BTW, Google could still identify uploaders based on the temporary tokens parameters which this PR doesn't currently redact.
Useless because most people upload from Linux where they don't normally log in, or use a separate cookie file.
Edit:
Thanks for this I'll cut a new version later.
It's not clear to me what do you want and why.
I was asking for a link to a example upload where you tested this PR. Beyond just the test. I wanted to inspect the results of what it does.
Your PR broke Tubeup. Expect a hard reset on the repo, and extreme scrutiny and testing standards for your PRs in the future.
Would you mind explaining what did it broke? NB: I have diff-ed info json files before/after processing, and visually compared them in order to ensure adequate replacements.
Would you mind explaining what did it broke? NB: I have diff-ed info json files before/after processing, and visually compared them in order to ensure adequate replacements.
This is a lot of effort to not show me a URL.
That PR put me through so much work, I tried to lift then re-added the urllib3 version lock, pushed new versions to pypi. I had to yank 3 releases due to that PR then hard reset Github I couldn't revert your PR due to me doing a bunch of other work after it, which is now all gone.
Personally I'm not seeing a security issue from the IP in a VOD URL. Use a VPS.
show me a URL
, while syntactically correct, makes no sense. URL shown: "https://google.com". Could you please be more explicit?My main question remains : what's wrong with the PR? By answering, it could be improved, tested, and finally merged.
I obviously assume good faith. I also assume only technical implementations details are at stake here (unlike in #311). If, for any reason, you wished submitter's IP addresses to end up published on archive.org, then it'd be definitely preferible to state it formally so that the discussion could be elegantly and quickly closed.
Otherwise, I suggest to reopen the PR and offer details about the problems it may have cause, so that I revamp and improve it.
thx
show me a URL
, while syntactically correct, makes no sense. URL shown: "https://google.com". Could you please be more explicit?

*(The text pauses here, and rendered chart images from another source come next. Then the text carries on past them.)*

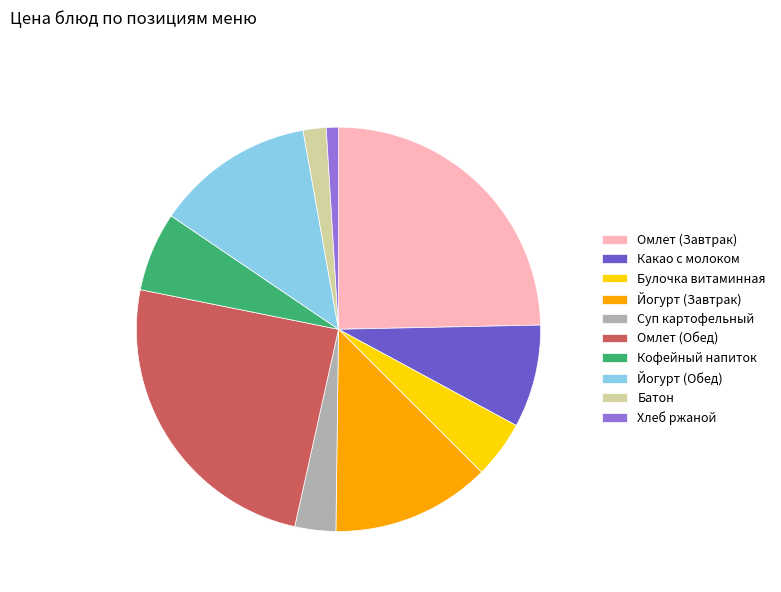

How many segments does this pie chart have?

10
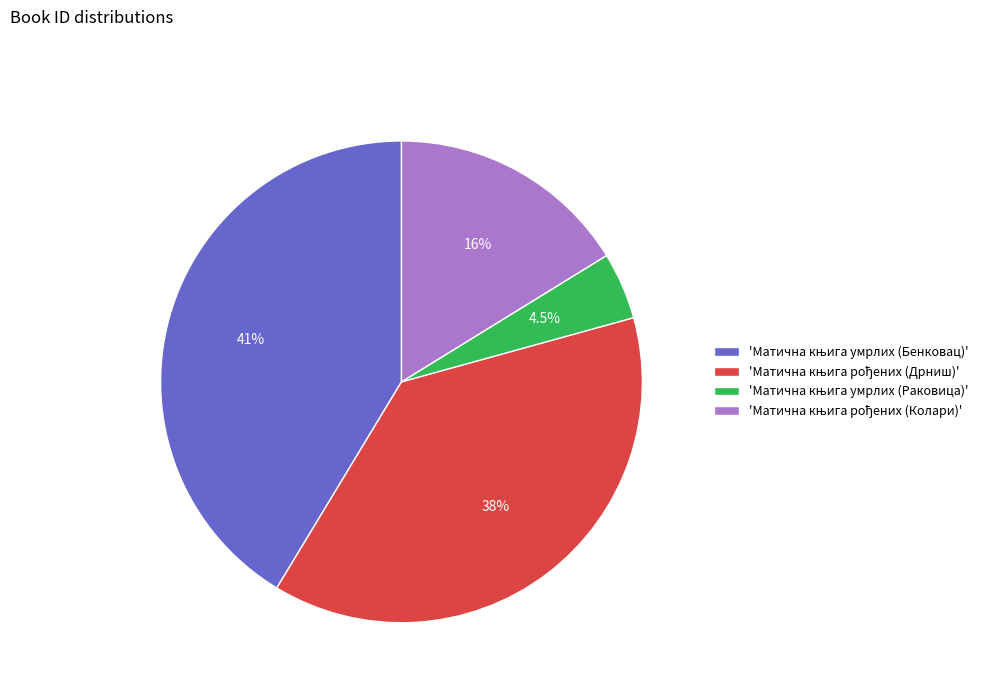

Is there a majority slice in this chart?

No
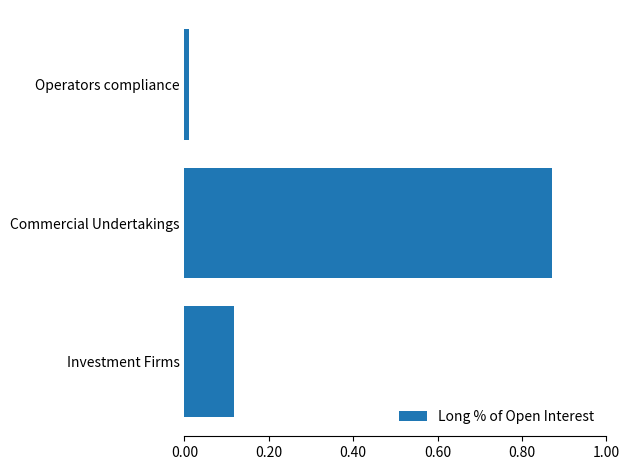

The chart shows a value of 0.5 at Commercial Undertakings. True or false?

False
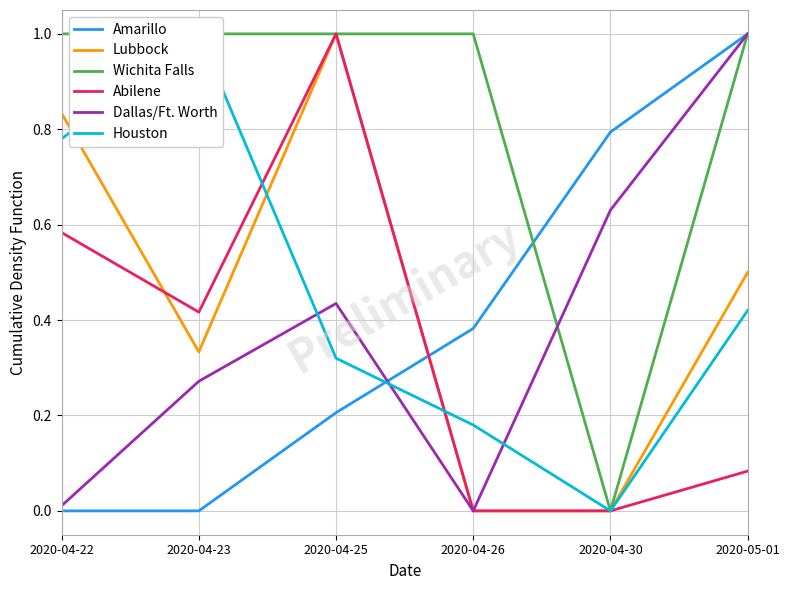

The Lubbock series shows 0.0 at 2020-04-30. True or false?

True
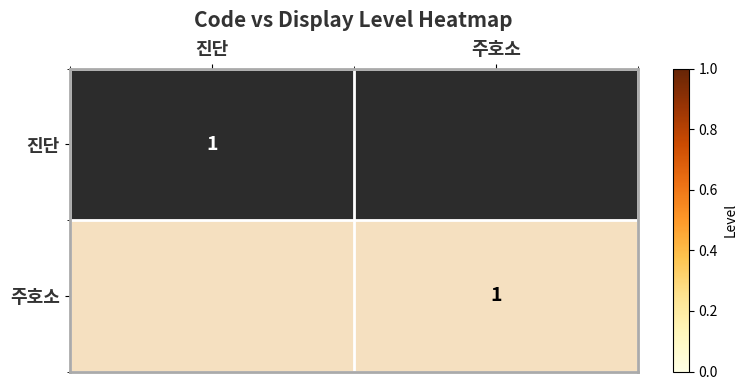

The value of 주호소 at 주호소 is 1. True or false?

True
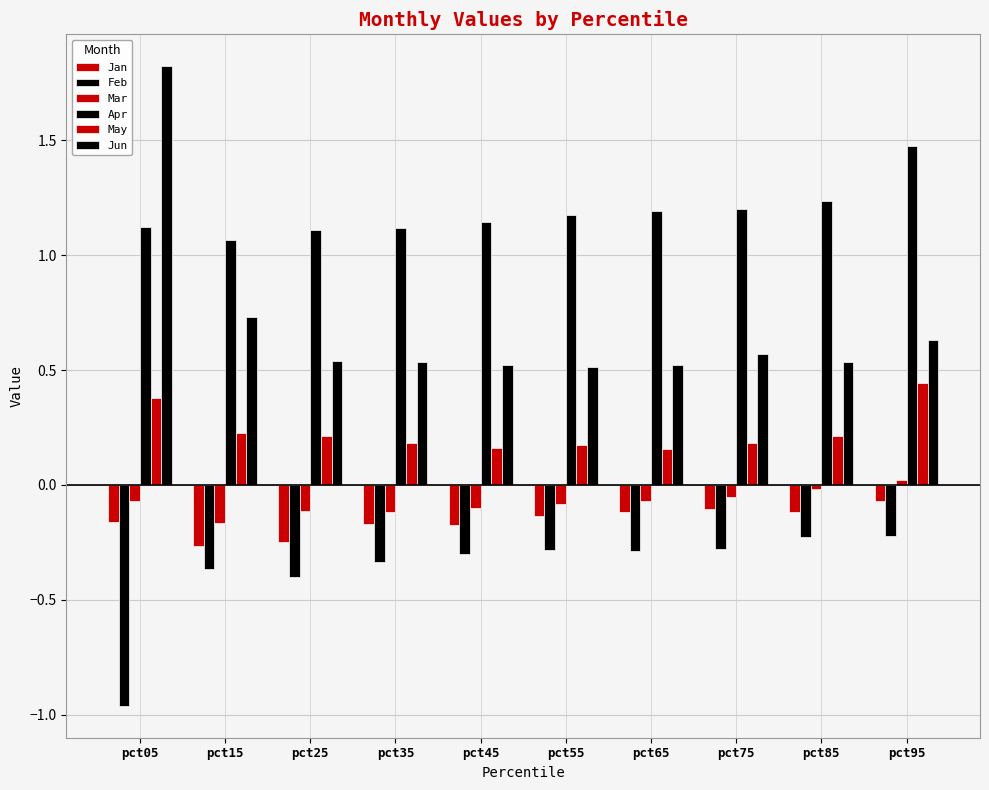

Which category has the lowest value across all series?

pct05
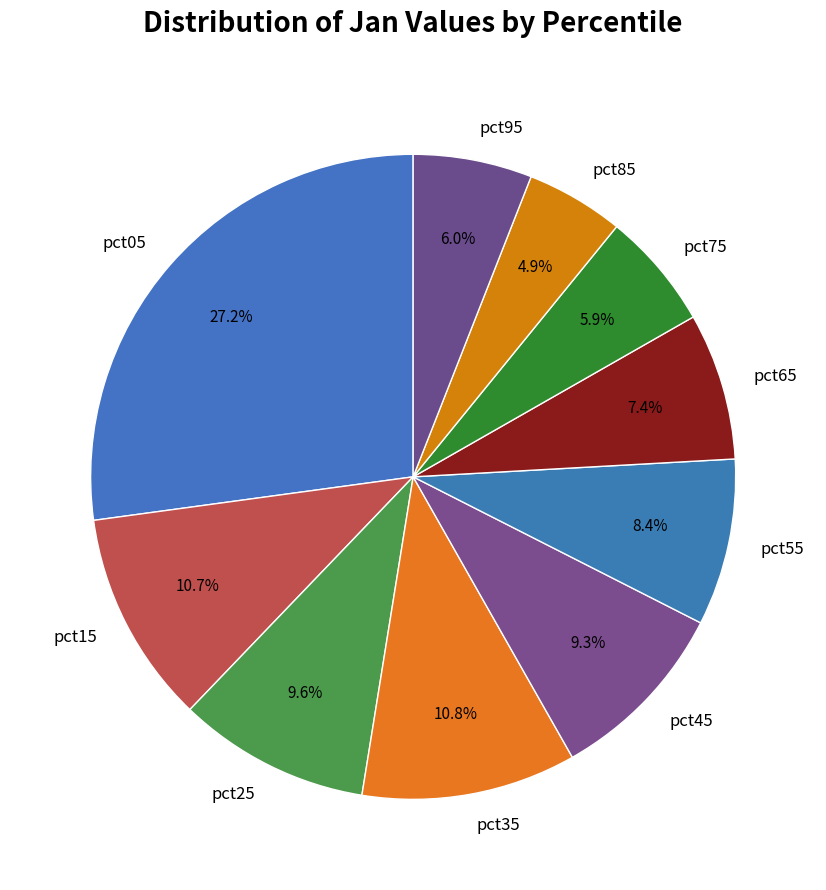

Combined, what portion of the pie is pct15 and pct45?

20.0%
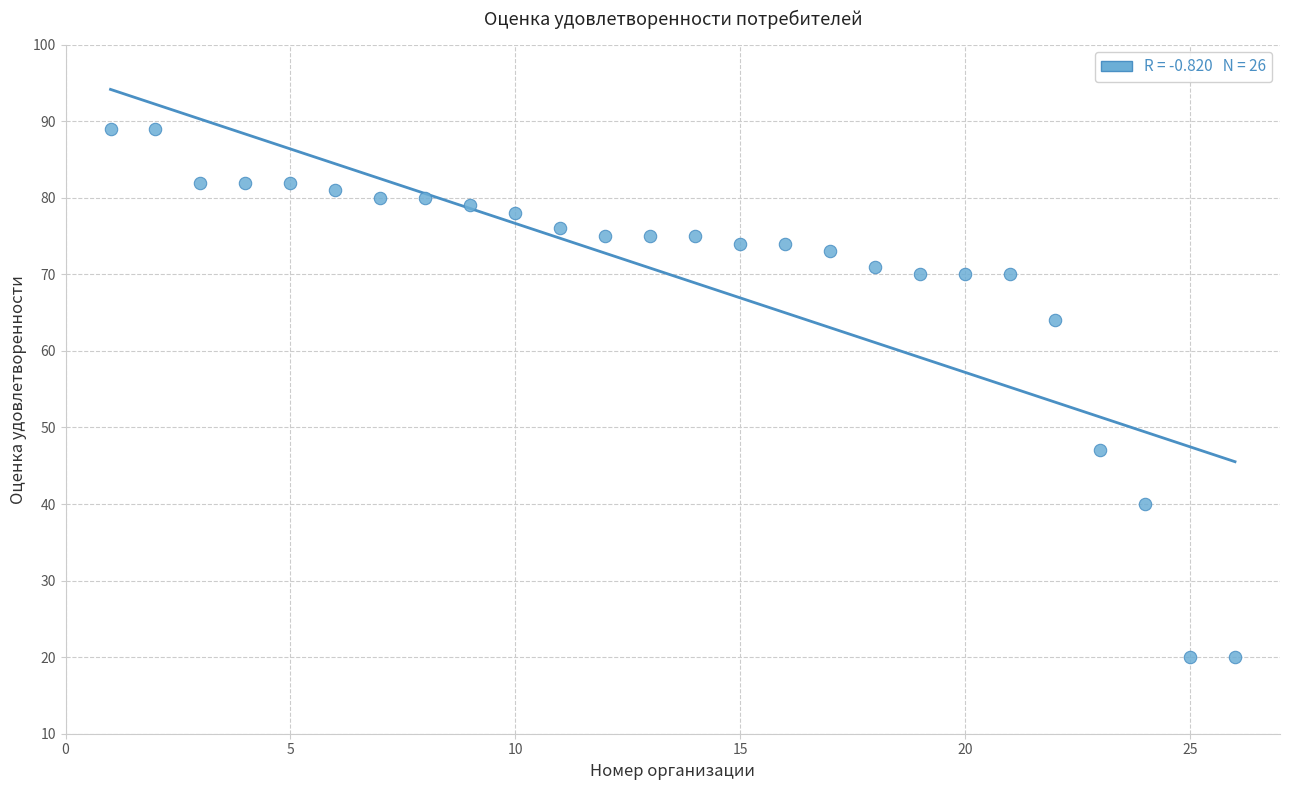

What Y value in the scatter plot is closest to 54?

47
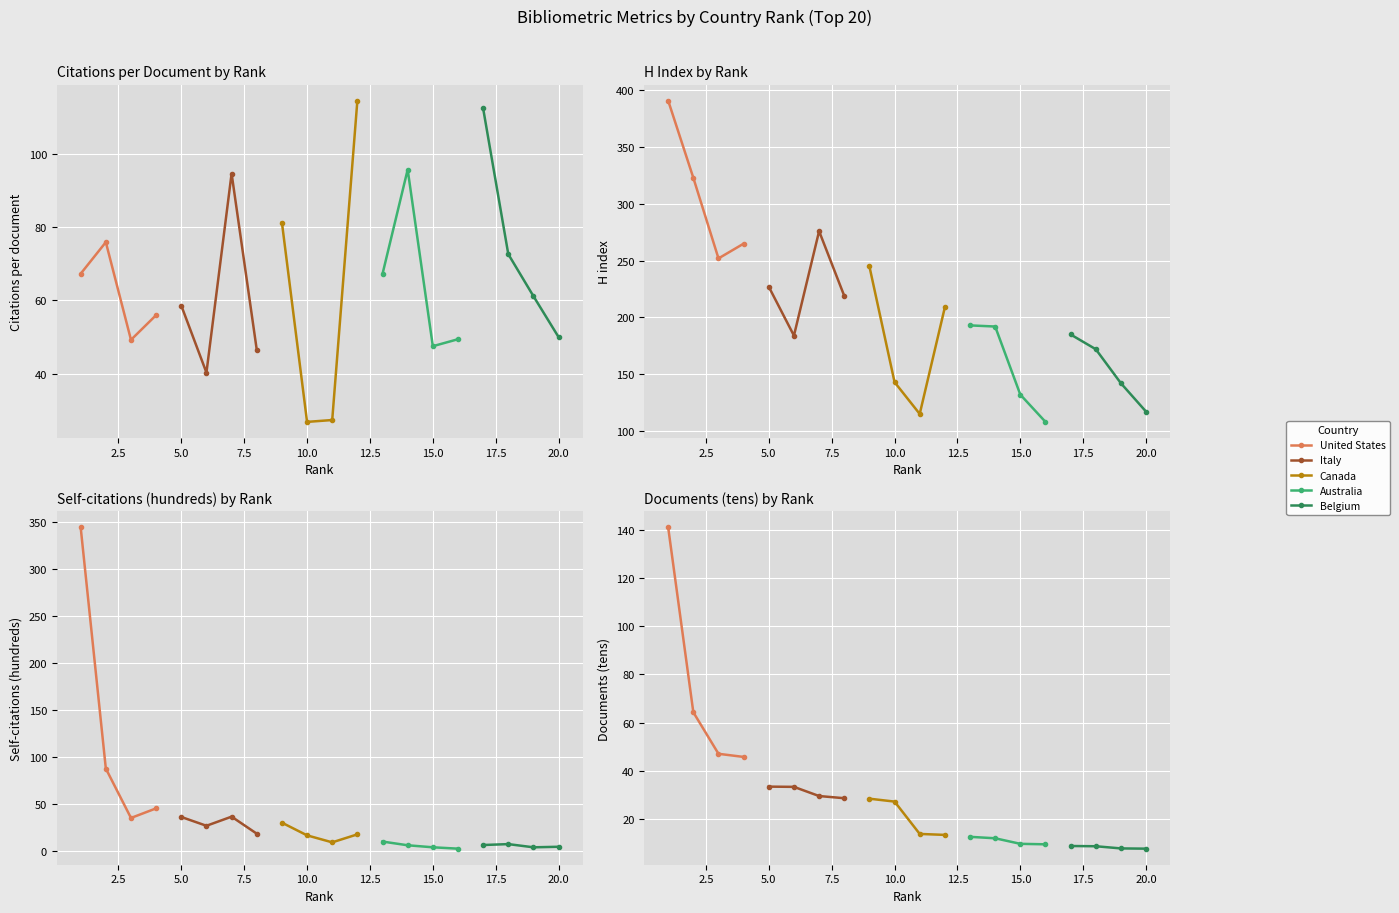

How many lines are shown in the chart?

5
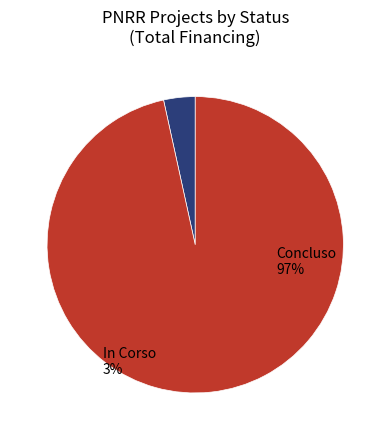

Rank the categories by value from highest to lowest.

Concluso, In Corso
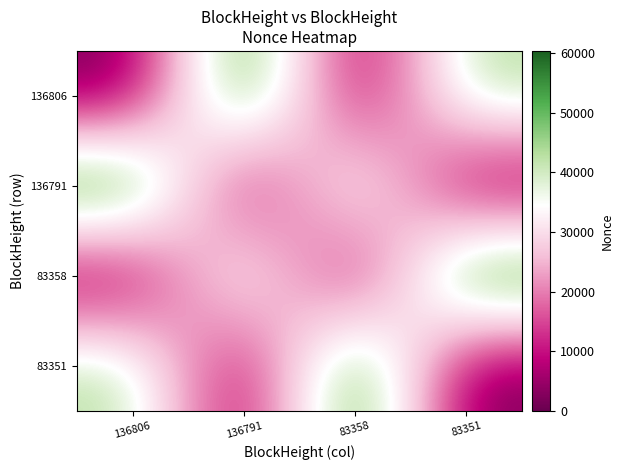

Count the number of data series in this chart.

4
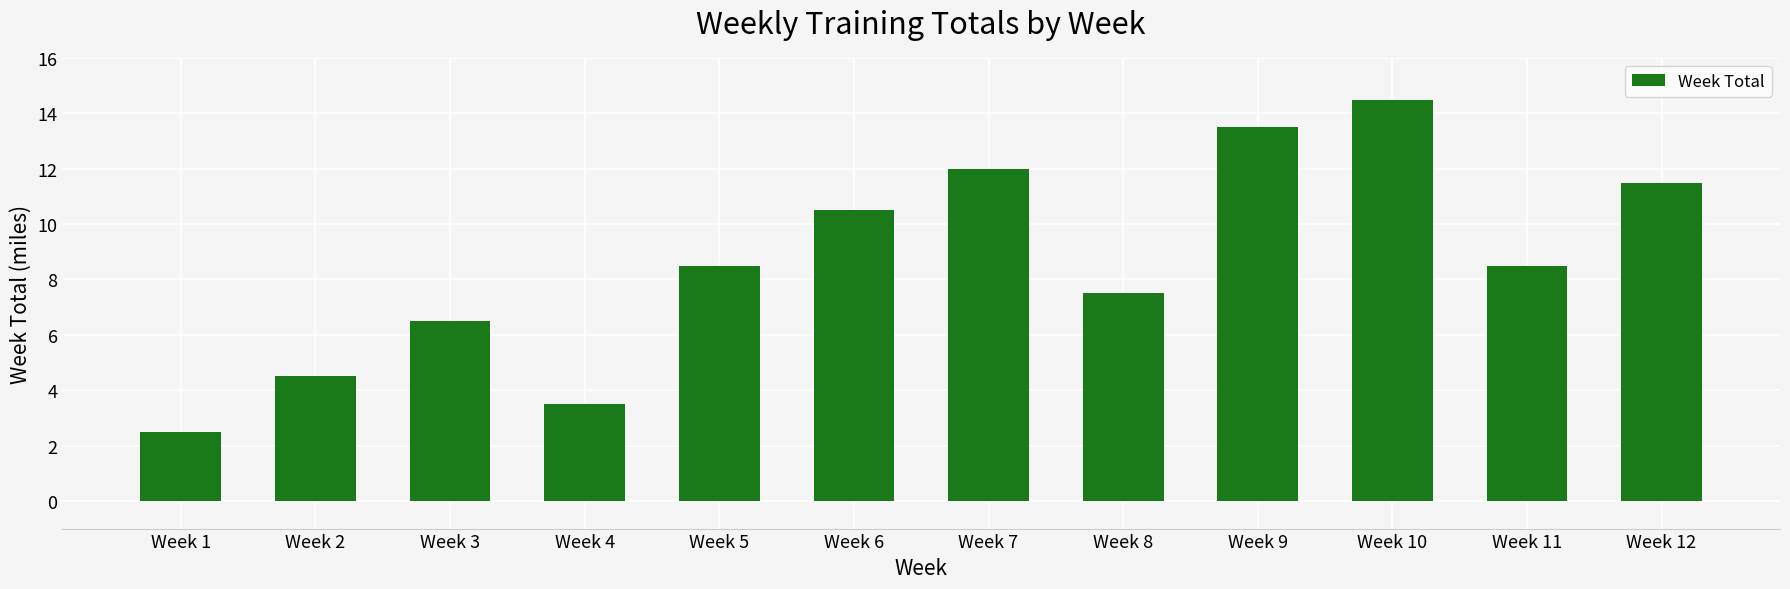

At which category does the chart reach its peak across all series?

Week 10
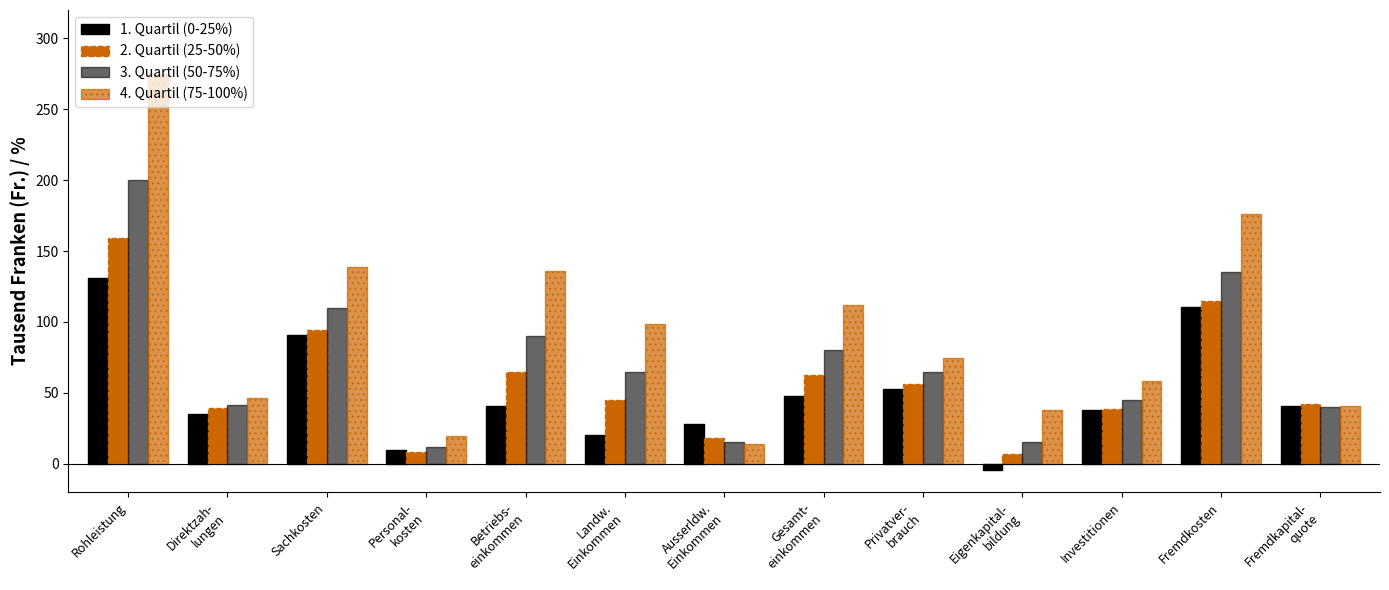

Rank the series at Rohleistung from highest to lowest value.

4. Quartil (75-100%), 3. Quartil (50-75%), 2. Quartil (25-50%), 1. Quartil (0-25%)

He just wants the URL of a successful upload with this patch. I'd assume your code is right, but only works for YouTube and breaks other sites.
No it broke everything.
@mrpapersonic If you want this PR in, I want it verified it works. So since the author cannot just give me an example URL, if you want this in make sure it works first. Because me and #313 saw how it was broken
@drzraf
Hi, you haven't enabled the ability to make issues on your fork so I'm doing this here.
Every time a item is uploaded to Archive.org the "Scanner" tag on the item lists the script name and version:
Scanner: TubeUp Video Stream Mirroring Application 2023.08.19
BinAnon is requesting you change this, you can make it "tubeup-drzraf" or whatever you want, but not our Scanner ID. Your fork divirges from ours in function significantly, specifically with open yt-dlp flags that allow for non-standard output and we don't want staff or future historians confusing the two. This is for automation of fixing items by IA staff.
Additionally you list a link to our PyPi repo. Please also change that if you're going to fork.
Please change this ASAP.
Thanks.
Long needed, long requested feature to stop leaking contributors/uploaders IP addresses.
145, #146, #192
Here finally implemented by carefully parsing the URL as suggested previously.